3. Mahasiswa/i dan Pelajar (SMP, SMA).
PESERTA WAJIB MENGIRIMKAN
1. Naskah bentuk hardcopy atau softcopy
2. Khusus Jurnalis dilengkapi artikel media
3. Curriculum vitae penulis & copy identitas.
4. Lomba tertutup bagi pegawai Bank BTN.
KRITERIA PENULIS
• Karya orisinil, bukan saduran dan iklan
• Untuk kategori Jurnalis, artikel dimuat di media edisi 01 Mei-15 Agustus 2008
PANJANG TULISAN
• Jurnalis: 3.000-10.000 karakter
• Umum : 8.000-15.000 karakter
• Pelajar : 3.000- 8.000 karakter
KRITERIA PENILAIAN
• Gagasan, sistematika tulisan & bahasa
• Analisis masalah dan pemecahannya.
DEWAN JURI
• Dewan Juri independen dan kompeten.
• Keputusan Juri tidak bisa diganggu gugat
HADIAH LOMBA
a. Kategori Jurnalis
Juara l : Rp 7.000.000,-
Juara 2 : Rp 6.000.000,-
Juara 3 : Rp 5.000.000,
b. Kategori Umum
Juara l : Rp 6.000.000,-
Juara 2 : Rp 5.000.000,-
Juara 3 : Rp 4.000.000,-
c. Kategori Pelajar
Juara l : Rp 5.000.000,-
Juara 2 : Rp 3.000.000,-
Juara 3 : Rp 2.000.000,-
# Plus Sertifikat Penghargaan
PENGIRIMAN NASKAH
Selambatnya 31 Agustus 2008 cap pos ke: Panitia Lomba Tulis Edukasi Masyarakat
Menara BTN Lantai 3, DKPB up. Wilson LS Jl. Gajah Mada No. 1, Jakarta Pusat 10130. Telp. (021) 6336789 ext 8370.
PENGUMUMAN PEMENANG Pengumuman tanggal 15 September 2008
melalui media rnassa dan situs www.btn.co.id

Anonymous said...

saya setuju juga ama mbak Else dan Fathy....!!! ;)bersukur itu yang utama. Klo mo yang lebih baik lagi...ya lebih ekstra usaha nyarinya.
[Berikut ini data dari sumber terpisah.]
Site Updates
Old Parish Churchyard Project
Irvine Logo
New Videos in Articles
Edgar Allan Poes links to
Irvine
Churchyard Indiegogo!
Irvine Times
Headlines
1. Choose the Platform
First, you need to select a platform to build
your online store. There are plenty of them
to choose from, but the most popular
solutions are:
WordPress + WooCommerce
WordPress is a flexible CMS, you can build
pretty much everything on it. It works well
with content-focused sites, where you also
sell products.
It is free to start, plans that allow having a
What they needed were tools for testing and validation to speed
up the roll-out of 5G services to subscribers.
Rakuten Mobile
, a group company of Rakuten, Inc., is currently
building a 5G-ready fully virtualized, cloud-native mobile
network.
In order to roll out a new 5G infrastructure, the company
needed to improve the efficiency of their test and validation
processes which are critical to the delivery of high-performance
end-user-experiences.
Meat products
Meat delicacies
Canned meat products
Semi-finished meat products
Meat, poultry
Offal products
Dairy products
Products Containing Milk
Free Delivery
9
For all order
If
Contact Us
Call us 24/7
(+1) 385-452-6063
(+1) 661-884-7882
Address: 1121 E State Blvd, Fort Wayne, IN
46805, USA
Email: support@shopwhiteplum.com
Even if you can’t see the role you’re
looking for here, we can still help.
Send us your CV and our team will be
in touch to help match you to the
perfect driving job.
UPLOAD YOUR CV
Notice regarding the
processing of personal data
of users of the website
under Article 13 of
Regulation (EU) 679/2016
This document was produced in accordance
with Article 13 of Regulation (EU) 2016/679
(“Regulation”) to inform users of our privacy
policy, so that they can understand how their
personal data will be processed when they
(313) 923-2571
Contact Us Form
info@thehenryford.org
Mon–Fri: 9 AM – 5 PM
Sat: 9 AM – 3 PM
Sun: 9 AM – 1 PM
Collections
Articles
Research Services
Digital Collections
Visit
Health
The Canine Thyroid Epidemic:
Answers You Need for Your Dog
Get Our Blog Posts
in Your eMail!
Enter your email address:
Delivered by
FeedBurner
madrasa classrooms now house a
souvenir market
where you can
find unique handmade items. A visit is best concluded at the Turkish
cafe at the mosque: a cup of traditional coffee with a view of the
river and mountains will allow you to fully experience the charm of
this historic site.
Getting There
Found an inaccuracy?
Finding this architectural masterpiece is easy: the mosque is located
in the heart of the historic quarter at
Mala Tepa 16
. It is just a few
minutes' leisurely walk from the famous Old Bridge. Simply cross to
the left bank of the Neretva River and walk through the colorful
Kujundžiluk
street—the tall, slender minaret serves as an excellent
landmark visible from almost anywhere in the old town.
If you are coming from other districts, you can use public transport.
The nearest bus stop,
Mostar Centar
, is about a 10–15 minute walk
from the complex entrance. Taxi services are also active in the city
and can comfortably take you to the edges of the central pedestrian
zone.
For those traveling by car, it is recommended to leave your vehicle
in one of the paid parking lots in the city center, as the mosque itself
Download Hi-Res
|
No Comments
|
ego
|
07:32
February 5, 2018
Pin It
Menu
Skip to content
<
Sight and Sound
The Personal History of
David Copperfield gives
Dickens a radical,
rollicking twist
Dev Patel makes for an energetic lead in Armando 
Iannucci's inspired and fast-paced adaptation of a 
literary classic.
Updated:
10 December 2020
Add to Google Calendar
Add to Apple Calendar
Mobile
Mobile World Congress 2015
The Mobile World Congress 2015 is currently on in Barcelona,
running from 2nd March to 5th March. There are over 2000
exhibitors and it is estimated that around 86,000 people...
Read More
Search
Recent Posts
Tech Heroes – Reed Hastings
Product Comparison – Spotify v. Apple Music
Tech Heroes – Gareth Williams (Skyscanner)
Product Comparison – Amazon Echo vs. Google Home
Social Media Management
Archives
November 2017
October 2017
Lagian di sini mo ngerjain kerjaan sampingan bebas kan??? Dibanding kerja di t4 lama...yg penerbitan juga....bukannya kantor ini lebih baik...sedikit...catet!!!sedikit lebih baik dari kantor lama dirimuuu??? ayo mas...belajar bersyukur biar dimudahkan Allah pintu rejekinya

VuturistiX said...

to: anonim

siapa pun elo makasih atas comment-nya. setelah dipikir-pikir emang sih di sini lebih baik. skg malah gw khawatir kalo ngga diperpanjang kontrak gw yang tinggal beberapa bulan lagi. semoga ada jalan terbaik buat gw.